Plans for a redevelopment of Euston as the London end of the HS2 rail link are becoming ‘increasingly untenable’, campaigners have warned.
Writing in City A.M, Sir Tim Lankester, deputy chair of local campaign group HS2 Into London and a former civil servant, said the House of Lords should ‘join Sadiq Khan and many others in insisting on a serious rethink’.
An artist's impression of HS2 at Euston
The Lords are currently debating the enabling bill for the first phase of the project.

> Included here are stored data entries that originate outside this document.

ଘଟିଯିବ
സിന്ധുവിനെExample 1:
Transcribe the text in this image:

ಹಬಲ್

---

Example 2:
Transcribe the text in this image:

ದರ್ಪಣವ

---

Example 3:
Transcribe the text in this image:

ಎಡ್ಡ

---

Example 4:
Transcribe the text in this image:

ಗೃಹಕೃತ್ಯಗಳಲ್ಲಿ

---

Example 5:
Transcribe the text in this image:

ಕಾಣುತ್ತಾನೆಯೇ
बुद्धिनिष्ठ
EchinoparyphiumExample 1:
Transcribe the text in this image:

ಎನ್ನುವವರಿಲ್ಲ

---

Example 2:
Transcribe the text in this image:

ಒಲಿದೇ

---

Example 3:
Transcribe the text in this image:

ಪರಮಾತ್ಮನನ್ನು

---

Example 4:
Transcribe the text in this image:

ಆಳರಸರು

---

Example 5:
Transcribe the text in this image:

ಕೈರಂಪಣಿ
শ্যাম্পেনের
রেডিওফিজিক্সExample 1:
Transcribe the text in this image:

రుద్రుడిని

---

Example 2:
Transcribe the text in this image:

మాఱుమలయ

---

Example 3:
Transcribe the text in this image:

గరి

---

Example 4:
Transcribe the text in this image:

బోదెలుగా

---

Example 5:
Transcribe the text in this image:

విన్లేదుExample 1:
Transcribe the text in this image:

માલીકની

Sir Tim wrote: ‘Whether you back HS2 or oppose it as a concept, what's becoming impossible to deny is that the current plans for HS2 need re-thinking, no more so than at the London end, where the Euston redevelopment is looking increasingly untenable.'
He pointed to the cost of works needed to take the rail link to Euston, which he said are estimated at around 10% of the total £56bn cost of the project, and the ‘vast disruption and damage for Londoners during the absurdly long construction period’.

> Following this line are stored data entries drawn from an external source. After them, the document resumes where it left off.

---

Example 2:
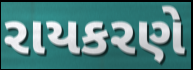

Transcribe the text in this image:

રાયકરણે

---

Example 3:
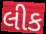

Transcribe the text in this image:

લીક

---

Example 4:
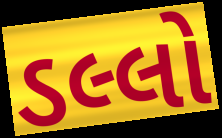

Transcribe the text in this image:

ડલ્લો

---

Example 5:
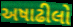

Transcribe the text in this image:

અષાઢીલો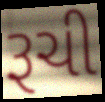
રૂચી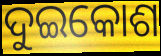
ଦୁଇକୋଶ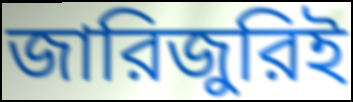
জারিজুরিই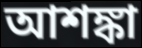
আশঙ্কাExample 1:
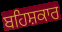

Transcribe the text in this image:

ਬਹਿਸ਼ਕਾਰ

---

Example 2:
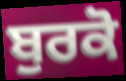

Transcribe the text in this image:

ਬੁਰਕੋ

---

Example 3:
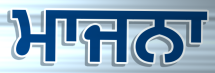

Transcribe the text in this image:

ਮਾਜਨਾ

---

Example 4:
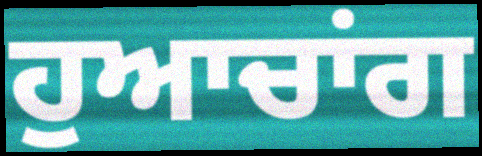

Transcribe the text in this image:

ਹੁਆਚਾਂਗ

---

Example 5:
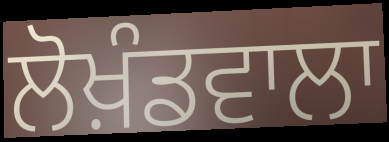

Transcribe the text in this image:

ਲੋਖ਼ੰਡਵਾਲਾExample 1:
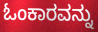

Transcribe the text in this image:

ಓಂಕಾರವನ್ನು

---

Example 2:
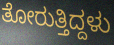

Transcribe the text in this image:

ತೋರುತ್ತಿದ್ದಳು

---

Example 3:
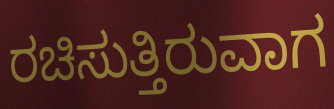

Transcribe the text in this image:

ರಚಿಸುತ್ತಿರುವಾಗ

He wrote: ‘For 15 to 20 years and quite possibly more, residents and businesses will be blighted by the building works – noise, air pollution, traffic chaos and loss of homes and public spaces.’
Last month London mayor Mr Khan expressed his concerns over anticipated disruption in the capital and suggested that a station at Old Oak Common in West London could be used temporarily instead.